How is your bike shifting? A little slow, one way or the other, either up or down the cassette? Up the cassette is an easier gear, down is to a harder gear. Simple. Right?
Well, until you’re out in the middle of a hilly 100 miler, you’re shifting a ton and your cable stretches a little bit… All of a sudden, you shift to an easier gear and… hesitation. Man, I hate that. You?
Now, this post will go over the entire gamut of the rear derailleur adjustments to keep you flying and shifting smoothly… And with a minimal amount of hassle.
The in-line adjusters are very simple, once you pick the correct one. See, my shifter cables run under the bar tape (or inside the handlebar now) so the adjuster on the right operates the front derailleur (left shifter). The adjuster on the left operates the right shifter and rear derailleur. If they’re set up properly, you simply turn the adjuster (the one on the left, that operates the right shifter) the same way that shifting is slow… This is tricky of course, if you don’t know your righty-tighty, lefty-loosey. So, say you’re slow going up the cassette to an easier gear. You simply turn the barrel adjuster away from you so the little silver piece moves to the left. No more than a quarter turn at a time, preferably an eighth. Your shifting should improve immediately. Easy as pie. If it’s hesitating going down the cassette, twist the adjuster the adjuster toward you.
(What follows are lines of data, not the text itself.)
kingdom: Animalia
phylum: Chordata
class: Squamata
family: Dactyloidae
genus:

The in-line adjusters aren’t fool-proof though. Twist them too lose and your cable will rattle in your shifter handle – for that reason the in-line adjuster should only be used while you’re riding and then adjusted with the barrel adjuster at the back of the rear derailleur as soon as possible. Just be sure to screw the in-line adjuster back in first, before you index the shifting.
Next, to adjust the index on your rear derailleur with the barrel adjuster at the derailleur, either do it on a stand (easier) or with the bike upside down if you’re in a pinch. Just pay attention to which way you’re turning the adjuster if the bike is upside-down.
Now remember, this is just an adjustment, not a full indexing so don’t mess with the set screws and don’t bother with half of the other crap in the web tutorials, they’re only necessary for a full indexing.
First, shift to the smallest (hardest) gear in the back. Make sure you turn your in-line adjuster in all the way (turn it clockwise)… Then start turning over the pedals and take your barrel adjuster and twist it, one way or the other, it doesn’t actually matter, until it the chain starts clicking… Now, turn it the other way until the chain starts clicking again… Dead bang in the middle should be the perfect setting. Turn it back to the middle and try shifting up the cassette. If it shifts crisply (very little lag between the moving the shifter and the derailleur moving the chain), then shift back down the cassette… If it’s slow going down the cassette into harder gears, simply turn the barrel adjuster clockwise. Keep in mind, you’re pedaling all the while. If it’s slow going up the cassette into easier gears, turn it counter clockwise, a quarter or an eighth of a turn at a time… Fine-tune it until the shifting lag is the same both up and down the cassette.
Because you tightened the in-line adjuster down (or at least got it to the middle), when your cable stretches you’ll be able to give the in-line adjuster a quick twist and get your shifting squared away, quickly and easily.
That’s really all there is to adjusting the rear derailleur. For bigger problems, if these simple steps don’t vastly improve your shifting, then you can take it to the shop to have them figure it out.
Now, for the smart alec who will complain that it took more than a minute, besides the fact that you need a bike maintenance course, I can’t give you your money back. You didn’t send me any to begin with. Sheesh.